++++ Information provided ++++

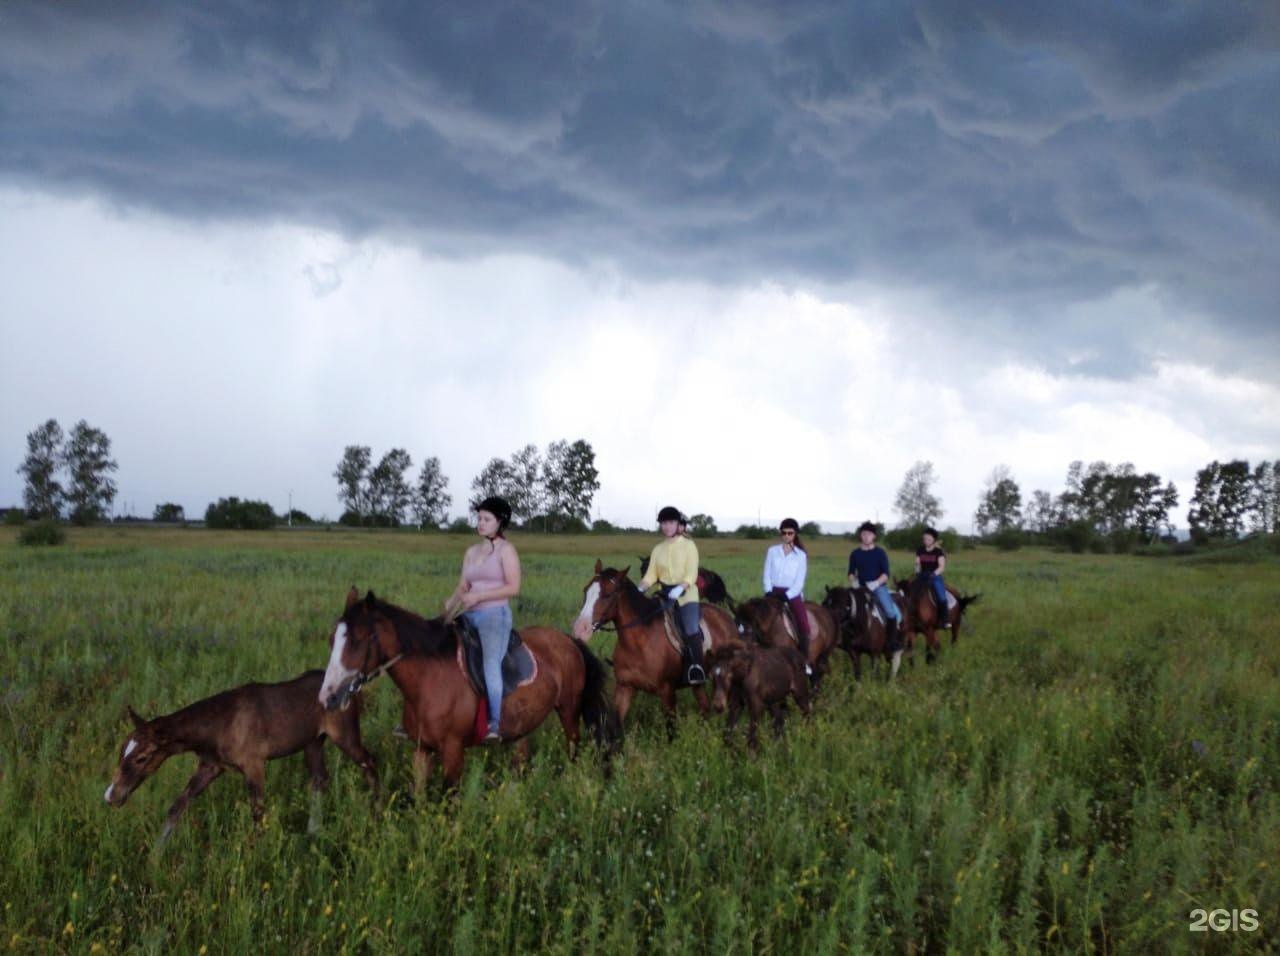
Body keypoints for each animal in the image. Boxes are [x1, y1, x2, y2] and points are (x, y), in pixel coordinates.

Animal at [104, 670, 373, 839]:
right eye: (121, 751)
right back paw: (313, 830)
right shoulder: (211, 766)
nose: (111, 795)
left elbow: (258, 815)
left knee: (369, 763)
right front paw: (154, 858)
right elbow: (176, 807)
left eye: (141, 757)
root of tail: (354, 688)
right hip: (313, 743)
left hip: (345, 734)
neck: (214, 730)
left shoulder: (254, 763)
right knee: (319, 780)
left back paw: (376, 814)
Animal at [322, 591, 616, 793]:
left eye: (359, 639)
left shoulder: (453, 751)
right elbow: (419, 798)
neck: (428, 678)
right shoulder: (422, 750)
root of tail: (568, 640)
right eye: (332, 639)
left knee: (573, 747)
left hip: (568, 710)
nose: (328, 697)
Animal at [570, 560, 742, 732]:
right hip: (698, 683)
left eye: (607, 595)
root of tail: (727, 618)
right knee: (705, 707)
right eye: (585, 591)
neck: (638, 643)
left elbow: (671, 729)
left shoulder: (667, 692)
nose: (580, 629)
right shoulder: (625, 687)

++++

> [To do]
Precisely the line with "right eye: (121, 751)" and the lines after it, up to the last line of the entries above, are to be reproduced, and nothing more.

> [Response below]
right eye: (121, 751)
right back paw: (313, 830)
right shoulder: (211, 766)
nose: (111, 795)
left elbow: (258, 815)
left knee: (369, 763)
right front paw: (154, 858)
right elbow: (176, 807)
left eye: (141, 757)
root of tail: (354, 688)
right hip: (313, 743)
left hip: (345, 734)
neck: (214, 730)
left shoulder: (254, 763)
right knee: (319, 780)
left back paw: (376, 814)
Animal at [322, 591, 616, 793]:
left eye: (359, 639)
left shoulder: (453, 751)
right elbow: (419, 798)
neck: (428, 678)
right shoulder: (422, 750)
root of tail: (568, 640)
right eye: (332, 639)
left knee: (573, 747)
left hip: (568, 710)
nose: (328, 697)
Animal at [570, 560, 742, 732]:
right hip: (698, 683)
left eye: (607, 595)
root of tail: (727, 618)
right knee: (705, 707)
right eye: (585, 591)
neck: (638, 643)
left elbow: (671, 729)
left shoulder: (667, 692)
nose: (580, 629)
right shoulder: (625, 687)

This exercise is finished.